## Task details:
Find the line holding "is an image" in the entries below. Give it again exactly, along with every line after it up to and including the line holding "magnification brightfield microscopy".

※

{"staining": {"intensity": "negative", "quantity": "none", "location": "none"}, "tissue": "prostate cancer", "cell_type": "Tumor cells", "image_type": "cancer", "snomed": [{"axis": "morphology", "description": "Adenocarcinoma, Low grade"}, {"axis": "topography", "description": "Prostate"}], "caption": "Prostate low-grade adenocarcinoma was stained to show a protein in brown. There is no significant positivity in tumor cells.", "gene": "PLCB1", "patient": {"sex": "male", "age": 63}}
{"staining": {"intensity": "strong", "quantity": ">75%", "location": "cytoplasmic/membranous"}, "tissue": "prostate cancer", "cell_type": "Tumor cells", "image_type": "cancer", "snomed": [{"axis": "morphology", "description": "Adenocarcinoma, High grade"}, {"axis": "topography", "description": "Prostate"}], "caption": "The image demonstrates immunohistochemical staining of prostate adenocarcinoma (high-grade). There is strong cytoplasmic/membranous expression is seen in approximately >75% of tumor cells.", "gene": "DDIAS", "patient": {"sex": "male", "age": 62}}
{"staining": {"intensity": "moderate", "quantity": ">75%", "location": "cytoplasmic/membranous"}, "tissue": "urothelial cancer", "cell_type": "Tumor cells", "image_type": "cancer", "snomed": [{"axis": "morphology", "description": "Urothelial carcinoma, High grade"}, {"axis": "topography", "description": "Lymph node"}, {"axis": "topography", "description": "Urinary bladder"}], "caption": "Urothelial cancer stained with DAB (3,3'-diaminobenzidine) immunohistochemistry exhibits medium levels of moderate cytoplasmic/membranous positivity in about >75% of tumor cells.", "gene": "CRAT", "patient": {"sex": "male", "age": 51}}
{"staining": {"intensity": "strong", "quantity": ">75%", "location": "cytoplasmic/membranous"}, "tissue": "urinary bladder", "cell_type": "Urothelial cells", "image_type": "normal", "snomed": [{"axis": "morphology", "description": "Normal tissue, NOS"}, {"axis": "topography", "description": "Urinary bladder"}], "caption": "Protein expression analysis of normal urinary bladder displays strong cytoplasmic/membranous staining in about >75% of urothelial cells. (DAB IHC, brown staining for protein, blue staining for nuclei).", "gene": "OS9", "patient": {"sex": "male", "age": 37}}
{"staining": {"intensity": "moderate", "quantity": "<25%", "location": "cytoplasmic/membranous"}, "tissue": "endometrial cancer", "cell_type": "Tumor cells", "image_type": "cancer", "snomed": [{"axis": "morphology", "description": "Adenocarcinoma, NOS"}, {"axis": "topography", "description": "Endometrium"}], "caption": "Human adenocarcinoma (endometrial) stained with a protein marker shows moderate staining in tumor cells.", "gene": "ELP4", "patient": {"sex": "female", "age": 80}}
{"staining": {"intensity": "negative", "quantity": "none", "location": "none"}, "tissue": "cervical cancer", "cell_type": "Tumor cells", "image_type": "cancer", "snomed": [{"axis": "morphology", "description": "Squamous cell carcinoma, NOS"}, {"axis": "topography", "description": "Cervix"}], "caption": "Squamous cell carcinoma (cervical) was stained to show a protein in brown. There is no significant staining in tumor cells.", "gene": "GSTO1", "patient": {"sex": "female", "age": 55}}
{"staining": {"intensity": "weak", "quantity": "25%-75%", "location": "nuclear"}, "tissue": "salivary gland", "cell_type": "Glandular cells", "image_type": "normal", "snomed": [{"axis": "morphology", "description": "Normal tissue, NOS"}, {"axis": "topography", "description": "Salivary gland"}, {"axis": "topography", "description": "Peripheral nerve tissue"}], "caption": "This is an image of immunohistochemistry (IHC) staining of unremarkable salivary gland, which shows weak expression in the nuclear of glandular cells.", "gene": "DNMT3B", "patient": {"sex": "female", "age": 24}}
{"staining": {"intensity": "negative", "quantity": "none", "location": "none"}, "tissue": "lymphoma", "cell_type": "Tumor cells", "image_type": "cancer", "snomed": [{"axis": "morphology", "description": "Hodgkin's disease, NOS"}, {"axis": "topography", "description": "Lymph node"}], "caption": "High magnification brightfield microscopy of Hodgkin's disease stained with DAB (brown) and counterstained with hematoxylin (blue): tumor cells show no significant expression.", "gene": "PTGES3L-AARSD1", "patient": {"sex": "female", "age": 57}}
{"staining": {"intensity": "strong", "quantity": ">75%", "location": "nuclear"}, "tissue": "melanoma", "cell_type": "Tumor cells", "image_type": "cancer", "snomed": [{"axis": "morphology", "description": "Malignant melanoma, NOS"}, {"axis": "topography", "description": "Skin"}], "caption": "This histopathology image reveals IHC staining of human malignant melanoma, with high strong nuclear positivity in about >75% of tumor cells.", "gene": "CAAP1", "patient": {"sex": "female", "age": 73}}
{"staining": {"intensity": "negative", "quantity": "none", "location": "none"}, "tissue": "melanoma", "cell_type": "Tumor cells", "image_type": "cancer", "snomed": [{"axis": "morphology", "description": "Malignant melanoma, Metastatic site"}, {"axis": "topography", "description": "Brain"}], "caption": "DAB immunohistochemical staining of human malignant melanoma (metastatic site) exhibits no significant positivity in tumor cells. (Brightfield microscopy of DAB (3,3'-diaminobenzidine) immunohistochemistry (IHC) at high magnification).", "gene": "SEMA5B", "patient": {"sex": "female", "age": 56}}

※

## Solution:
{"staining": {"intensity": "weak", "quantity": "25%-75%", "location": "nuclear"}, "tissue": "salivary gland", "cell_type": "Glandular cells", "image_type": "normal", "snomed": [{"axis": "morphology", "description": "Normal tissue, NOS"}, {"axis": "topography", "description": "Salivary gland"}, {"axis": "topography", "description": "Peripheral nerve tissue"}], "caption": "This is an image of immunohistochemistry (IHC) staining of unremarkable salivary gland, which shows weak expression in the nuclear of glandular cells.", "gene": "DNMT3B", "patient": {"sex": "female", "age": 24}}
{"staining": {"intensity": "negative", "quantity": "none", "location": "none"}, "tissue": "lymphoma", "cell_type": "Tumor cells", "image_type": "cancer", "snomed": [{"axis": "morphology", "description": "Hodgkin's disease, NOS"}, {"axis": "topography", "description": "Lymph node"}], "caption": "High magnification brightfield microscopy of Hodgkin's disease stained with DAB (brown) and counterstained with hematoxylin (blue): tumor cells show no significant expression.", "gene": "PTGES3L-AARSD1", "patient": {"sex": "female", "age": 57}}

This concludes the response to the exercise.